We do not really understand what happens during that time, we only have a rough idea of what should happen. My idea was to use DoE to get a better idea what the important factors are and how they influence the outcome. The factors I have chosen to investigate are the most likely ones, determined from former experiments. In the end, this experiment should tell me, which parameters I have to adjust in order to obtain particles of a certain size and as homogenous as possible.

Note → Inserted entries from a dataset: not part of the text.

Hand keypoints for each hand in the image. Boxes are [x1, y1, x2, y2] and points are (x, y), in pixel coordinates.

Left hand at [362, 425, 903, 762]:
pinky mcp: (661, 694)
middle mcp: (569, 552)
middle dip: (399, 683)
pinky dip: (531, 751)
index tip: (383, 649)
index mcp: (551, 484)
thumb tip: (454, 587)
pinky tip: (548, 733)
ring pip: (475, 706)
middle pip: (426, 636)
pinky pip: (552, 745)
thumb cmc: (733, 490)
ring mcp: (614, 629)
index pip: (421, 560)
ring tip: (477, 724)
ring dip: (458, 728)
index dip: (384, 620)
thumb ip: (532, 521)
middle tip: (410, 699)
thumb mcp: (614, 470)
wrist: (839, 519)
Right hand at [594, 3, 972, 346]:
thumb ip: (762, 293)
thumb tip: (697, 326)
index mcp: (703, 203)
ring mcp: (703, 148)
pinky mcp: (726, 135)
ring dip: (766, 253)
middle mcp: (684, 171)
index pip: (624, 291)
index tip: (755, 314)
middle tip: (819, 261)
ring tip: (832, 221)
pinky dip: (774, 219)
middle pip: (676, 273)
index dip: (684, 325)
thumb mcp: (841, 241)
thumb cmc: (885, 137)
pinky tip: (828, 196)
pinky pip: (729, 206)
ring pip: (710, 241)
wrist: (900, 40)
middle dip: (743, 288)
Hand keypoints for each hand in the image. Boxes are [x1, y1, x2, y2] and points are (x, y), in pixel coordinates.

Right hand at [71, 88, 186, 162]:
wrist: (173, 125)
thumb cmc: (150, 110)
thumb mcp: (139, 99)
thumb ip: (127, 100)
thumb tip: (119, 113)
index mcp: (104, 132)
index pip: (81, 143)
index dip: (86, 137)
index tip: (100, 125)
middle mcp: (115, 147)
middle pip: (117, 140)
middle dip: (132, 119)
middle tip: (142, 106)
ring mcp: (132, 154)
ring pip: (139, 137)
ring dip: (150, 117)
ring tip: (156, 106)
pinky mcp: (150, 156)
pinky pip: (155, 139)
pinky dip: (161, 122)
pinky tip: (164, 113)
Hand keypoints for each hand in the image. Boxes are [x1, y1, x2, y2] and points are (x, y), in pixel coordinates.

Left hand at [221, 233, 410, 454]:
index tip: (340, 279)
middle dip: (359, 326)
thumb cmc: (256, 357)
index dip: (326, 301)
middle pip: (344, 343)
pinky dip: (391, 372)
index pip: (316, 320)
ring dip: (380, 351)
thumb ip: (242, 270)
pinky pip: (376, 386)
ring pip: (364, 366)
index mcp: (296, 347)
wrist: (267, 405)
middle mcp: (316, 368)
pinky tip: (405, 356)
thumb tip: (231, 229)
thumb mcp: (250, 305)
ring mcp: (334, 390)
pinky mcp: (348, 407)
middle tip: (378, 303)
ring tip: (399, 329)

In these experiments, there seem to be parameters which give varying results (I did another triplicate for this compositions). Other conditions appear to be much more reliable. Thus I would like to able to make a statement like "On average we get this size, however this parameter region is "unstable", this one here is more "stable"". And of course, the model would need to reflect this. That's why thought about including the SD as a weight and use the PdI as a second  response (max. size, min. PdI).

cipollone_mg

Community Trekker

Joined:

Aug 19, 2015

re: "Do you mean Mixed and Random Effect

Actually, I mean Fixed and Random effects.... Yes, do check out these tools.

After you add a 'Rep' or 'batch' variable to your data, make sure it is nominal categorical type, then include this an an input factor in your model regression, along with your design factors. Why you are at it, were there any other uncontrolled variables that you tracked, e.g. temperature variation, time, etc. ? If so, include those as well. By default the 'batch' variable will be a Fixed effect. This means it will appear in the model equation. This is useful to diagnose the magnitude of batch-to-batch effects and help to see where it occurs. As a main-effect, it will show only the offset for that particular batch.

If you specify the batch variable as a Random effect, it will not appear in the model equation. There are advantages to doing this, but is less useful at this point since you want to 'see' the variation effects.

When you include all individual reps (as opposed to the means) you are able to get Lack Of Fit diagnostics, which are very useful to help understand the process, to highlight any lurking effects. I recommend always regressing the individual reps, although I understand it is sometimes useful to use the means as a second step.

I like your idea of including the size variation as a second response. Although, I would not recommend using any weighting schemes at this point.